Holzschnitzer in Tirol

Der Strimmer Martl aus Laas in Südtirol, der Pius Unterkircher aus dem Pustertal und der Bachmeier Jakob aus Krimml im Pinzgau sind alle drei keine berufsmäßigen Schnitzer, aber irgendwann im Leben haben sie aus einem Zufall heraus mit dem Schnitzen angefangen. Der Martl aus dem Marmordorf Laas ist ein Chronist. Was andere mit dem Fotoapparat festhalten oder aufschreiben, schnitzt er in Holz. Das sind dann Geschichten wie die von dem alten Italiener, der mit Pferd und Wagen durchs Dorf fuhr und junge Hühner gegen alte Hennen tauschte. Er schnitzt Gasthausschlägereien, genauso wie die Schuhplattler, er schnitzt Jagdgeschichten, einen Faschingsumzug oder die feierliche Prozession am Hoch-unser-Frauentag: Da ist der Pfarrer unterm Himmel zu sehen, die Frauen, die Männer, die Jungfrauen, die Burschen, die Musik, die Feuerwehr und die Fahnenträger.
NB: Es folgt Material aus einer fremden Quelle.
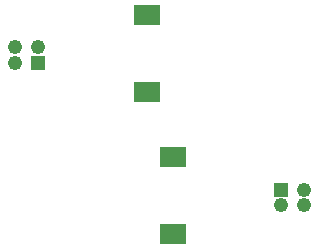
<source format=gbs>
G04*
G04 #@! TF.GenerationSoftware,Altium Limited,Altium Designer,22.8.2 (66)*
G04*
G04 Layer_Color=16711935*
%FSLAX44Y44*%
%MOMM*%
G71*
G04*
G04 #@! TF.SameCoordinates,03C31CE9-7C2E-41FB-898D-559C101E88B0*
G04*
G04*
G04 #@! TF.FilePolarity,Negative*
G04*
G01*
G75*
%ADD10R,1.2232X1.2232*%
%ADD11C,1.2232*%
%ADD17R,2.2032X1.7032*%
D10*
X96500Y316560D02*
D03*
X301560Y209160D02*
D03*
D11*
X76500Y316560D02*
D03*
Y329560D02*
D03*
X96500D02*
D03*
X321560Y209160D02*
D03*
Y196160D02*
D03*
X301560D02*
D03*
D17*
X188060Y291563D02*
D03*
Y356563D02*
D03*
X210060Y171560D02*
D03*
Y236560D02*
D03*
M02*

</source>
Jede dieser Figuren ist knapp eine Spanne groß, und nebeneinander gestellt hat die Prozession eine stolze Länge von fünf Metern. Auch der Bachmeier Jakob ist ein Chronist, aber er beschränkt sich auf das Almleben. Genauer gesagt, beschränkt er sich auf einen Tag des Almlebens, auf den des Almabtriebs. Er schnitzt herrliche Züge von stolzen Pinzgauer Kühen, die von der Alm heim ins Tal gehen. Es sind die Kühe, die bei ihm im Stall stehen: die Pumma und die Stolze. Der Pius aus Terenten im Pustertal ist passionierter Schafzüchter, und so wie der Jakob hauptsächlich Kühe schnitzt, schnitzt der Pius hauptsächlich Schafe. Solche, die aussehen wie sein preisgekrönter Widder. Die drei Protagonisten entstammen alle der bäuerlichen Welt. Von dieser Welt, die sie im Herzen tragen, erzählen sie. Wahrscheinlich sind ihre Werke deswegen so überzeugend und anmutig.